Gunnison Galaxy with Desmond Devenish

Genre: Solo Show, Theatre

Venue: C Aquila

Festival:


Low Down

Story of a young man who grows up through tragedy and the figure of a haunting father who tries to keep his influence over his son whilst the world grows up around him. The son develops into a military figure who, during a mission, gets accused of criminal activity. The audience gets to cast their vote, having heard this pela in mitigation.

Review

The pace does deliver a little bit of a problem as it is delivered so quickly that you can often find struggle to keep up with the narrative twists and turns, but the struggle is worth it.

This has been well envisaged as a solo piece in this space which makes it work effectively well.

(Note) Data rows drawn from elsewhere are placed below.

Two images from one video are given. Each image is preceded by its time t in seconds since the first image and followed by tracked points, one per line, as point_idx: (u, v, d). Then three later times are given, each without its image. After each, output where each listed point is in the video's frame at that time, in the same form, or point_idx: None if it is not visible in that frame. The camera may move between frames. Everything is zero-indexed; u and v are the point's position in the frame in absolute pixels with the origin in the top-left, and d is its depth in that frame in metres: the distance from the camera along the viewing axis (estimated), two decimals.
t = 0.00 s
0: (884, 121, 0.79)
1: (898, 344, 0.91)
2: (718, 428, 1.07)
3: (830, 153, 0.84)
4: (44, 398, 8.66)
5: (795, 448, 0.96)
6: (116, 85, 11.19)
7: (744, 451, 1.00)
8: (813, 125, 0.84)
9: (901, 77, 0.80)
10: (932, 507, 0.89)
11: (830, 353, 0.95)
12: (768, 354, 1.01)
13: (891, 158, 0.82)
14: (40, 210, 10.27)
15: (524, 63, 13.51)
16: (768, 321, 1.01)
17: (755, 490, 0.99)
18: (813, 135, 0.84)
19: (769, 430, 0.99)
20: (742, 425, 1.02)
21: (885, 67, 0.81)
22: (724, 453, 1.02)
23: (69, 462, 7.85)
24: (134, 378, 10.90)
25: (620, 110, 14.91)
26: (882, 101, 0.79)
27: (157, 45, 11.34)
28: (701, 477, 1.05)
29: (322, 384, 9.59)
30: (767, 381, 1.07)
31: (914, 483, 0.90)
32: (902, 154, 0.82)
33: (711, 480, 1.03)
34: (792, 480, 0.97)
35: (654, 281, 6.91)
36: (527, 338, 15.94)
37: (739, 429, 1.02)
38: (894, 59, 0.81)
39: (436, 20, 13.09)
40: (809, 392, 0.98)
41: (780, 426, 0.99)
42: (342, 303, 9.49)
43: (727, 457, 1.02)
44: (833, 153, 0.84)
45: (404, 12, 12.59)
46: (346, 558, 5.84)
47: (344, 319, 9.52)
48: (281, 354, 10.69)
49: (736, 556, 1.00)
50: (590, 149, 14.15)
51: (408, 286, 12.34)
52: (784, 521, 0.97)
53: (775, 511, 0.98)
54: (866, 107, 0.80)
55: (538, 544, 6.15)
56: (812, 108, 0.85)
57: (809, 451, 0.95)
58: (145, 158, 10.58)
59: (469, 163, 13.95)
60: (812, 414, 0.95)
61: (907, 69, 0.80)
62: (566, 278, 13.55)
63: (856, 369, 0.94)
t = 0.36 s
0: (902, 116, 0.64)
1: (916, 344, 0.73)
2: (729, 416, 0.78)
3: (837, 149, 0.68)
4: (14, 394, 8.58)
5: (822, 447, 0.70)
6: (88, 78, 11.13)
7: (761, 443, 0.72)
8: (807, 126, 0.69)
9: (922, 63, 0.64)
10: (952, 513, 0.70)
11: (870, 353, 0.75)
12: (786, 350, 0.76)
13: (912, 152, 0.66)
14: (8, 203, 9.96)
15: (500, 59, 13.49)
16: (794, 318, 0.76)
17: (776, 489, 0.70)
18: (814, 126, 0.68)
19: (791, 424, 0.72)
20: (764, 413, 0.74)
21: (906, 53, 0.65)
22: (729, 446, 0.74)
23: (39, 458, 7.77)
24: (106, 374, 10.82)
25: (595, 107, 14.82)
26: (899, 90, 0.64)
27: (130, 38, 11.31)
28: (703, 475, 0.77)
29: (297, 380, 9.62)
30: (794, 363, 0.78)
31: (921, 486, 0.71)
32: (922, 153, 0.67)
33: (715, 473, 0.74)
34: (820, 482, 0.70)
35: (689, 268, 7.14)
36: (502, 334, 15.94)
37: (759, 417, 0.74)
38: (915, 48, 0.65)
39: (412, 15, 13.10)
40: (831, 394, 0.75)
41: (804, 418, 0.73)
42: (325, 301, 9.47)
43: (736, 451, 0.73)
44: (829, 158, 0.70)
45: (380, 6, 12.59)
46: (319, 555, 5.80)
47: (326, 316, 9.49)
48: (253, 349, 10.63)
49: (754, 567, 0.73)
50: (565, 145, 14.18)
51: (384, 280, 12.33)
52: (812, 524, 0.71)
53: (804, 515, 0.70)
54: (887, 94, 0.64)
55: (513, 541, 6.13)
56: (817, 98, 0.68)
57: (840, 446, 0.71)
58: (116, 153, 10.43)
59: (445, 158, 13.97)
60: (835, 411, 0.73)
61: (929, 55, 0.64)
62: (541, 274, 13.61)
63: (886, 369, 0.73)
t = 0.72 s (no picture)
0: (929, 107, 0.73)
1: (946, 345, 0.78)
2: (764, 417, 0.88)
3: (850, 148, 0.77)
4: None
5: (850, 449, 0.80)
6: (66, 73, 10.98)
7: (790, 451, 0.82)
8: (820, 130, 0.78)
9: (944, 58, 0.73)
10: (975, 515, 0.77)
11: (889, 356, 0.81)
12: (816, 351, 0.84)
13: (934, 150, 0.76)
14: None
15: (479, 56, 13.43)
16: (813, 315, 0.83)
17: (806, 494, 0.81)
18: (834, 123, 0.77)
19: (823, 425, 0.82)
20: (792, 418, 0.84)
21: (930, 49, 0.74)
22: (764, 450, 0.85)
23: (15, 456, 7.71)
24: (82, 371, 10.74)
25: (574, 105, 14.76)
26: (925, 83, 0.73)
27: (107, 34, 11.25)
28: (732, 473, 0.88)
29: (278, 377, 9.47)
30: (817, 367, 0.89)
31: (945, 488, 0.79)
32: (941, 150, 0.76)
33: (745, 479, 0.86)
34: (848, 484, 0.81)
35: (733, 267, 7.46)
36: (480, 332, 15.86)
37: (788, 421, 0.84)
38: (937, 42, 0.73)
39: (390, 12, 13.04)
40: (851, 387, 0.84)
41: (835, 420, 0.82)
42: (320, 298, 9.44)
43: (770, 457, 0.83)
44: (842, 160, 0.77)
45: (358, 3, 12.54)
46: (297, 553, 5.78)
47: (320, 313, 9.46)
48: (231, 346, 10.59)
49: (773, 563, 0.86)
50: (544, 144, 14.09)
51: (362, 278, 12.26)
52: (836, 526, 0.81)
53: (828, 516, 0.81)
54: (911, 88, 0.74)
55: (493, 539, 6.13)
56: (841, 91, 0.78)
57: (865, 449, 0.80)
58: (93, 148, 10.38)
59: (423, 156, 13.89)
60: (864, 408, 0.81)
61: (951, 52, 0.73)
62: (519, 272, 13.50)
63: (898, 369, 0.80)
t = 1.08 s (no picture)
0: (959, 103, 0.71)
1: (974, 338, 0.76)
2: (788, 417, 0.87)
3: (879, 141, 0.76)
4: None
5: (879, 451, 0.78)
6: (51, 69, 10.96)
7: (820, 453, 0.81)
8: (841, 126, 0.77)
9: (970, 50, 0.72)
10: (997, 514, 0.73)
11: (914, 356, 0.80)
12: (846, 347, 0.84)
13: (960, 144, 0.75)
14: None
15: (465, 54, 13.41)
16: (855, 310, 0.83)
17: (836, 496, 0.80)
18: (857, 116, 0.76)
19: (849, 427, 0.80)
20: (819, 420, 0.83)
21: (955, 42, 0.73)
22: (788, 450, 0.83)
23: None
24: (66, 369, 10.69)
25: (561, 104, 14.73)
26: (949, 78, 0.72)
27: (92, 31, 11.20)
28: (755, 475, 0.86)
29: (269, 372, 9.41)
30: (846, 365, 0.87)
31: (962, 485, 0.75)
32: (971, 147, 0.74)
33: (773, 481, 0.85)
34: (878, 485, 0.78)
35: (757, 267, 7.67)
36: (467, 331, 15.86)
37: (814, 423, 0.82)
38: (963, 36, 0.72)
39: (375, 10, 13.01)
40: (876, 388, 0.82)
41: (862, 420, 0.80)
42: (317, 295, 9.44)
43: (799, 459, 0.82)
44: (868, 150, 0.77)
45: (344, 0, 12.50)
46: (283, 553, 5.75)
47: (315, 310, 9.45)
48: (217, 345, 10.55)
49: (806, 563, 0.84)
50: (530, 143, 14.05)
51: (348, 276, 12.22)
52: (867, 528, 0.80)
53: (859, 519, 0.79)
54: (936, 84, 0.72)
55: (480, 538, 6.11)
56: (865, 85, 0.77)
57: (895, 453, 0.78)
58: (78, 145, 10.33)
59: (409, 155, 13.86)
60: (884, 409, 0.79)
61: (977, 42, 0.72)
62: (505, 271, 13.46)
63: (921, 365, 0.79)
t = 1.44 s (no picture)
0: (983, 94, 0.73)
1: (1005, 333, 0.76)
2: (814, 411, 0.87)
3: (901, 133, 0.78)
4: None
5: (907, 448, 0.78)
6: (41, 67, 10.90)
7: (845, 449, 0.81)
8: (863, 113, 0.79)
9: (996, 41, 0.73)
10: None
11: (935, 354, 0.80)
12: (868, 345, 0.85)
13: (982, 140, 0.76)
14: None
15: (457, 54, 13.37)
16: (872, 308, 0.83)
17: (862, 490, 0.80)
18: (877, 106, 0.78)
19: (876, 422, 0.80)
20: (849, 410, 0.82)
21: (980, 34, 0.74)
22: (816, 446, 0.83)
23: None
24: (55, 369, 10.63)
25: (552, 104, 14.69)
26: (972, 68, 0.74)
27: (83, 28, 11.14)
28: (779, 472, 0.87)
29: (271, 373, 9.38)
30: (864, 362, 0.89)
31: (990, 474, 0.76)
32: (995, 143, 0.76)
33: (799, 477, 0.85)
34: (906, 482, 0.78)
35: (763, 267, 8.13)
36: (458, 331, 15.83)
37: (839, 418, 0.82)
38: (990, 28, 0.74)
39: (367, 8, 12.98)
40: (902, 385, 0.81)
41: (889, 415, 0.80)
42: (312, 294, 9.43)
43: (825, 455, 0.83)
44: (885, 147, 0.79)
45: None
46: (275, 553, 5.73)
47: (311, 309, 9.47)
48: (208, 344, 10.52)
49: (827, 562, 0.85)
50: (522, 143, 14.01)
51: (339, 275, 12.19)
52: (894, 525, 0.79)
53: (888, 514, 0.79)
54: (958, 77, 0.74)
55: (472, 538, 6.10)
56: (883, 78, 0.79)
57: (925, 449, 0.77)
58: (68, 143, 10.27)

Technically there are few intrusions in terms of lighting and sound design and all of them are appropriate to the piece.

Our guide and narrator Cillian, softly and deferentially spoken southern Irish by the sound of lullaby accent, lulls us into a tale that is not a fireside comforting chat. It tells us of losing his mother in a street attack whilst he was out with his father, who seems to be an overbearing presence in his life

This young man grows up and emulates elements of the masculinity that his father is portraying, eventually ending up in a militia of sorts, in which he ends up caught up in a mission, which does not go well. It is that which the audience is then asked to decide whether or not Cillian is guilty or not guilty of the crime that he has presented to us.

The pace is breakneck. The jumble of emotions is hinted at, developed, then abandoned with barely a glance and it takes a beat to realise what we are heading towards. It takes a moment to feel the blockbuster emotional roller coaster that Devonish has strapped us in for.

At times, it could have done with finding more nuance and levels in which to pitch, but this was a day in which I was sitting there with one other audience member.

If there was something that I came away with, it was the impression that this deserves a much bigger audience.

That relationship between how an audience would interact and a performer would feed off that was lost here, but it should not detract from the fact that this is a performer at the peak of their game. The performance was raw and open. Devenish gives an authenticity that was admirable both in the way in which the narrative was presented to the audience, and in which the narrative was driven. Here was in turn, a really angry yet considerate man, searching for a role within society as well as an opportunity to become the man that he was supposed to be.

Technically this was a sound piece of performance work, though there were little gaps in the pace to allow us to draw breath. With a larger audience, you would have thought that this would allow people to grab the excitement of it and go with the performance rather than be trying to keep up worrying whether or not they have every fact considered and understood. At the end I was in awe of the performance that I had seen, and sorry that it did not gather the audience which it truly deserves.